WHAT THE TASK ASKS >>
Extract each line of the entries that contains the string "when", treating uppercase and lowercase letters as different.

SUPPLIED MATERIAL >>
————————
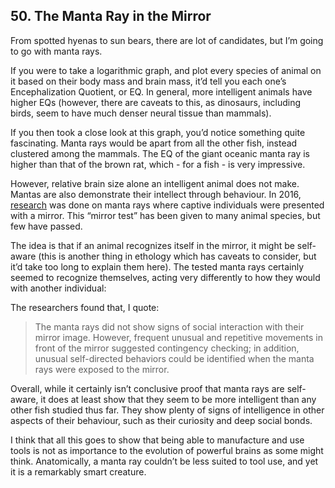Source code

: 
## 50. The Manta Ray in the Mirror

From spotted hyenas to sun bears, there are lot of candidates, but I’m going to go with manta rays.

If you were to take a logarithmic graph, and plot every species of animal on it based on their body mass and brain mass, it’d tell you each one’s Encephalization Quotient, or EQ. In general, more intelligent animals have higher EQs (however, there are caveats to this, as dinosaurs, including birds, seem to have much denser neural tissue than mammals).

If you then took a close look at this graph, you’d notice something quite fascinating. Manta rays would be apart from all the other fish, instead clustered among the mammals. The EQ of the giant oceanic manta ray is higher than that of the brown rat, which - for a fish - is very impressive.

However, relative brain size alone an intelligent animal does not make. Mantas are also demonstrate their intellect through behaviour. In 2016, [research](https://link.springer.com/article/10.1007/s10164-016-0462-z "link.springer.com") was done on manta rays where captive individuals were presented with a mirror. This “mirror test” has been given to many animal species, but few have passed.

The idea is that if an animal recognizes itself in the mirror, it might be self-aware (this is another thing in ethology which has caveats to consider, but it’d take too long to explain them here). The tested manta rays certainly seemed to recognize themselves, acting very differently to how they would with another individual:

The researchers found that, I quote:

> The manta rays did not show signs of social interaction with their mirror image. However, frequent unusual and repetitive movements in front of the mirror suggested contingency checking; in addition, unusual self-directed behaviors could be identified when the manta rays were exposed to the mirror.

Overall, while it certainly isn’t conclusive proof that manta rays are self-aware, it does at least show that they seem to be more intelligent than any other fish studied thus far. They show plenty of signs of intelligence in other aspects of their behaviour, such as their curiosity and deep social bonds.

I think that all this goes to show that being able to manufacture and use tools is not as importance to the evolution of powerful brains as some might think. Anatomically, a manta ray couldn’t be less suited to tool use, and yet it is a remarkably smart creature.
————————
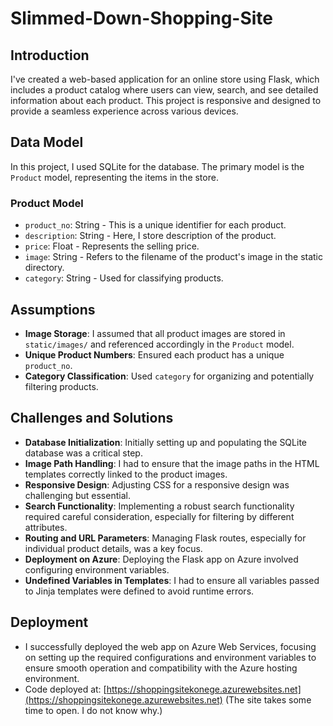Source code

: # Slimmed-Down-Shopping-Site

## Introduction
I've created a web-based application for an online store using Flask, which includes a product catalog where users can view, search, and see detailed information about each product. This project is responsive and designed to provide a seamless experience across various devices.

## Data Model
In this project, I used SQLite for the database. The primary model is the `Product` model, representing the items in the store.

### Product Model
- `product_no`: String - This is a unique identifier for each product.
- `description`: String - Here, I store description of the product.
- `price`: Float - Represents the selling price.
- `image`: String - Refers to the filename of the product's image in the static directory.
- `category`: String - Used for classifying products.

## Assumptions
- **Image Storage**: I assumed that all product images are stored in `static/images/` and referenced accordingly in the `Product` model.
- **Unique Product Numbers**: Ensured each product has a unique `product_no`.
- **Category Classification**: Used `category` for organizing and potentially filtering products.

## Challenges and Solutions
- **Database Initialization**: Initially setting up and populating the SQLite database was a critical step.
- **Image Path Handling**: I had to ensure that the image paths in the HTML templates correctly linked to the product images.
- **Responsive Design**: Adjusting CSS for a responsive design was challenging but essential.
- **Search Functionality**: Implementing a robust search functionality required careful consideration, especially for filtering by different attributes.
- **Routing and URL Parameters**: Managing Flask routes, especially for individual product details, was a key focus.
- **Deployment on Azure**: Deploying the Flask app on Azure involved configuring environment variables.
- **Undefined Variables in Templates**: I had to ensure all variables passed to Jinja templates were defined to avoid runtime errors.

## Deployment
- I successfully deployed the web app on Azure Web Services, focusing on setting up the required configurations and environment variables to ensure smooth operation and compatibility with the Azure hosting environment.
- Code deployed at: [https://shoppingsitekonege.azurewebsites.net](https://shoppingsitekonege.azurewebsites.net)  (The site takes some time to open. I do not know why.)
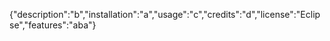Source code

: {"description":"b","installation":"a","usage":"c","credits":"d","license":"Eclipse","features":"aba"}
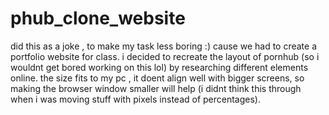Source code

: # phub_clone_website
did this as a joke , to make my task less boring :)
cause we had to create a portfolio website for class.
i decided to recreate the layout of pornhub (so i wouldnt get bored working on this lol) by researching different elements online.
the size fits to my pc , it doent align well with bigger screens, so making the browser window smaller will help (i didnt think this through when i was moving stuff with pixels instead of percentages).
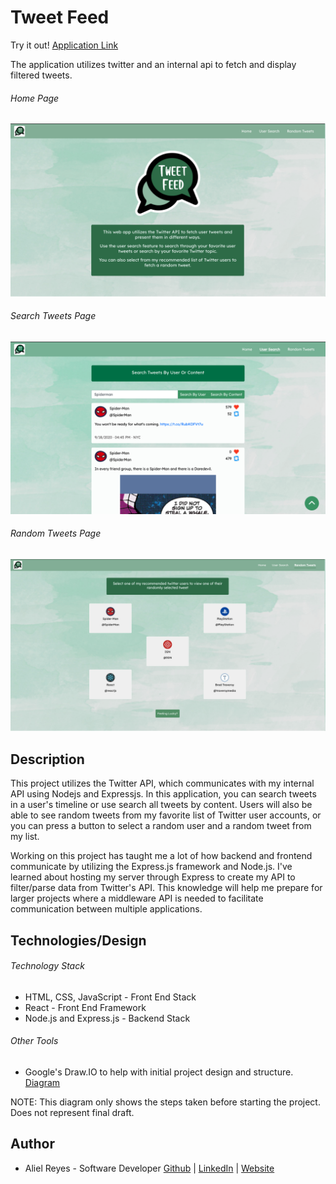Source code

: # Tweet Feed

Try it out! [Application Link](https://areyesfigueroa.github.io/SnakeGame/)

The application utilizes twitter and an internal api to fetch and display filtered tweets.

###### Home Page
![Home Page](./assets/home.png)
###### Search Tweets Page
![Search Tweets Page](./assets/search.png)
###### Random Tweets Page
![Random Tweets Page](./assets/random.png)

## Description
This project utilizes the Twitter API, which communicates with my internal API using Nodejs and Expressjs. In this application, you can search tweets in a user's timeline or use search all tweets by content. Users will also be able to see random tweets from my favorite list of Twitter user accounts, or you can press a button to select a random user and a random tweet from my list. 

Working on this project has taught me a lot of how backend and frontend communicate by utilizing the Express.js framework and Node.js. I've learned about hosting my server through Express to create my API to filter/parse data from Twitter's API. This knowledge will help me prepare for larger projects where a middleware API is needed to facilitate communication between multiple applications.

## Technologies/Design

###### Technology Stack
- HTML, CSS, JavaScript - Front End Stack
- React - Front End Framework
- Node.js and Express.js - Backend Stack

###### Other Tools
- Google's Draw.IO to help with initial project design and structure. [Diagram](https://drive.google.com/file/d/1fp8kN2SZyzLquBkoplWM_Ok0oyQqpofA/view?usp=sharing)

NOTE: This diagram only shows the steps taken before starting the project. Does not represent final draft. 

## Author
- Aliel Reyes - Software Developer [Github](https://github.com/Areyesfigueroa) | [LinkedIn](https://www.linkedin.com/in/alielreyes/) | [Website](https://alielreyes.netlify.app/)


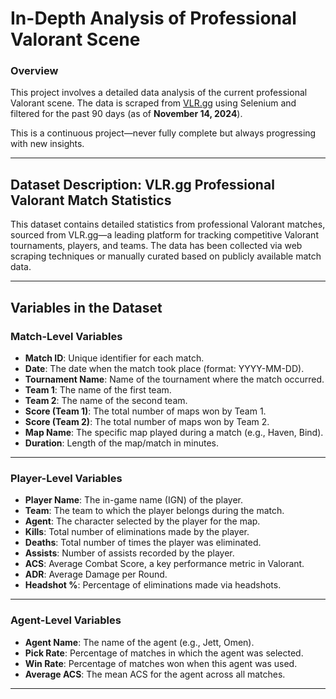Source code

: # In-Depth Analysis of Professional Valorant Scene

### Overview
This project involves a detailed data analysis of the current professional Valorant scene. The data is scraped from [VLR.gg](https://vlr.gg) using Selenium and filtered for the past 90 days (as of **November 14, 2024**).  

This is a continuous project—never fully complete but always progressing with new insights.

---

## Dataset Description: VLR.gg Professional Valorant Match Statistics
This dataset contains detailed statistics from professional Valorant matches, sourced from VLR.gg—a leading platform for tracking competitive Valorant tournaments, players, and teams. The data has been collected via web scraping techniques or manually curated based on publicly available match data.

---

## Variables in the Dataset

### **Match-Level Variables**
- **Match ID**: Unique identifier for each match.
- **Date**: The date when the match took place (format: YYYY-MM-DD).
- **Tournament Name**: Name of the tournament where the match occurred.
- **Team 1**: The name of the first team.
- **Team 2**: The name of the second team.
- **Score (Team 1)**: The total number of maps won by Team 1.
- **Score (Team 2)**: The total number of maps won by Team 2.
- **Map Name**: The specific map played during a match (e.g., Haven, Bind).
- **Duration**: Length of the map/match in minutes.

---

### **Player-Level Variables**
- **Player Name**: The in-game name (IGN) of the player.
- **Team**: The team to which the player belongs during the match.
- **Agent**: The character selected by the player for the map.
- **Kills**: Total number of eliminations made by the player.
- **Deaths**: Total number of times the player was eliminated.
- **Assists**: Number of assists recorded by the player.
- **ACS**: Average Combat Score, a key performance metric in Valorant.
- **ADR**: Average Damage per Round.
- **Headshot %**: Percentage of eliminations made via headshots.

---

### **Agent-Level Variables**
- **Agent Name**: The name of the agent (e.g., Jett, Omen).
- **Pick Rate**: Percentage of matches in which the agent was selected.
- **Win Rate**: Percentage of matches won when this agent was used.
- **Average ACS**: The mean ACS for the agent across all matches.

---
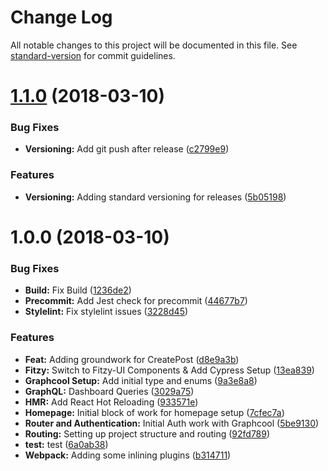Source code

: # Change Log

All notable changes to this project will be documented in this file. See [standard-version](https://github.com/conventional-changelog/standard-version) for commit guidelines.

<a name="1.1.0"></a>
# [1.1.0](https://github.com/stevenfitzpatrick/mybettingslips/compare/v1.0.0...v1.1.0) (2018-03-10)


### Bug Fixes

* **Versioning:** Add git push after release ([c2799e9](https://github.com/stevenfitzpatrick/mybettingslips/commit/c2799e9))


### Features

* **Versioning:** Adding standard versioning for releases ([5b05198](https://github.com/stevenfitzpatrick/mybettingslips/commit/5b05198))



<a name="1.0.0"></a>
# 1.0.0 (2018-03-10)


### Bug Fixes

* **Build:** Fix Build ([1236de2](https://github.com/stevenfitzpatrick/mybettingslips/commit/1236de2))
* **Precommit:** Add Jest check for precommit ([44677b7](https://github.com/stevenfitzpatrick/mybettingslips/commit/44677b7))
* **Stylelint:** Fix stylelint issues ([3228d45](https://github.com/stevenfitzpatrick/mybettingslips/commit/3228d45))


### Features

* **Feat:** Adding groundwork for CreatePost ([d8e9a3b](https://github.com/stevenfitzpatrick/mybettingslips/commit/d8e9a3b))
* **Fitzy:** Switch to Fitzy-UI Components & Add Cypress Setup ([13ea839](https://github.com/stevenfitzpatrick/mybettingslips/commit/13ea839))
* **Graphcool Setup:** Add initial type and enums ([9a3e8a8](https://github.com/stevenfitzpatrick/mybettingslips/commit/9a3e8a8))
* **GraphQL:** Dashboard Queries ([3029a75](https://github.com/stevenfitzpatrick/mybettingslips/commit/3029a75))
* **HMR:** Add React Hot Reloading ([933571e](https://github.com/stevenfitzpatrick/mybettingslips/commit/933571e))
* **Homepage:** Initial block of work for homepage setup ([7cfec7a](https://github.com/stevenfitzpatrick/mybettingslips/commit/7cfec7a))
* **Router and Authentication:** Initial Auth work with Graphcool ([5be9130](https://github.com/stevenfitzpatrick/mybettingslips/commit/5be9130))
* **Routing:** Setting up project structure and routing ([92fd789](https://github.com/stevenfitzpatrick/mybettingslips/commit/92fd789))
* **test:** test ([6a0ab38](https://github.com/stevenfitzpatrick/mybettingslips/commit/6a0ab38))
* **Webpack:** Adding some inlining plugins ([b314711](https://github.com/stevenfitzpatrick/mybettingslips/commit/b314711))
————————
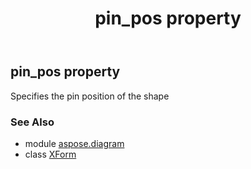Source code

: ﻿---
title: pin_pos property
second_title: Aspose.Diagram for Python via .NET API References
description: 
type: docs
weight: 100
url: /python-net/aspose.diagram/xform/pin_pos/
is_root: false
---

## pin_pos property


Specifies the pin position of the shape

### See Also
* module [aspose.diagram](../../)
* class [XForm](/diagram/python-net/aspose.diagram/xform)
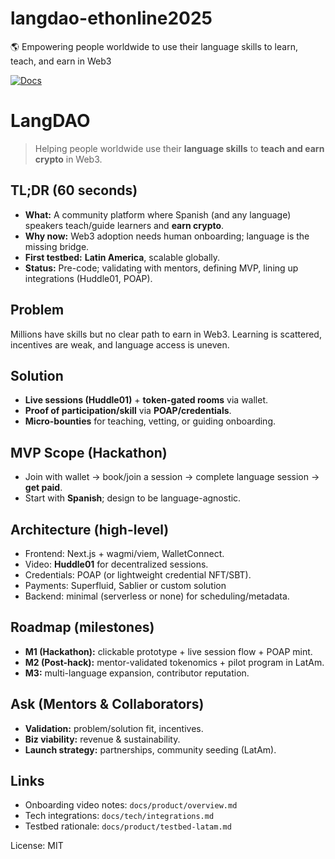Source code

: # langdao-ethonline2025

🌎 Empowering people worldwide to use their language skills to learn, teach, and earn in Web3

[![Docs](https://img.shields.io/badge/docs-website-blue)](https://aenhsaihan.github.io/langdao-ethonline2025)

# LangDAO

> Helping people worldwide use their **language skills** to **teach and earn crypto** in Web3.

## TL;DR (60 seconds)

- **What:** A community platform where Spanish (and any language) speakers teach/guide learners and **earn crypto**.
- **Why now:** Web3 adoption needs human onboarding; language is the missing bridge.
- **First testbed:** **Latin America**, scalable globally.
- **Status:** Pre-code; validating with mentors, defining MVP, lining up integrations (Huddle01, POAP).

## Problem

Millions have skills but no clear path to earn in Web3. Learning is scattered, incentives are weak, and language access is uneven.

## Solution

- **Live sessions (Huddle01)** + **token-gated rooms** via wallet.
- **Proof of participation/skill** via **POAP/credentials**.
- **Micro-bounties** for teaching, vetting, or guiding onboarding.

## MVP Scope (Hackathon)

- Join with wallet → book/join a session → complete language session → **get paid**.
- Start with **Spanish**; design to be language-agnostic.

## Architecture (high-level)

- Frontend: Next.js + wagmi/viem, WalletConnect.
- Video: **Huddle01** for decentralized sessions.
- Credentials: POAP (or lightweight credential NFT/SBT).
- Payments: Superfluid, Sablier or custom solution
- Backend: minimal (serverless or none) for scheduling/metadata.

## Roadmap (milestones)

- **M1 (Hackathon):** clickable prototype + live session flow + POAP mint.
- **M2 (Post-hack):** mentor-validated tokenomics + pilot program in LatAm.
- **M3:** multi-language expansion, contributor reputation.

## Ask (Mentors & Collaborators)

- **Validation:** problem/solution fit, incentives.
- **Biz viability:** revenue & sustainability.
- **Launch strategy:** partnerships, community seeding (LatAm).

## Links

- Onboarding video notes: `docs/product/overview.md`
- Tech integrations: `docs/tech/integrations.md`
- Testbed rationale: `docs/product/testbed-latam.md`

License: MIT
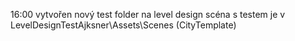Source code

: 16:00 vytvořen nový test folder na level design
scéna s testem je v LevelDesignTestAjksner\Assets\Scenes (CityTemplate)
————————
ANSWER TO THIS PROBLEM >>
> The manta rays did not show signs of social interaction with their mirror image. However, frequent unusual and repetitive movements in front of the mirror suggested contingency checking; in addition, unusual self-directed behaviors could be identified when the manta rays were exposed to the mirror.
the size fits to my pc , it doent align well with bigger screens, so making the browser window smaller will help (i didnt think this through when i was moving stuff with pixels instead of percentages).
- **Date**: The date when the match took place (format: YYYY-MM-DD).
- **Win Rate**: Percentage of matches won when this agent was used.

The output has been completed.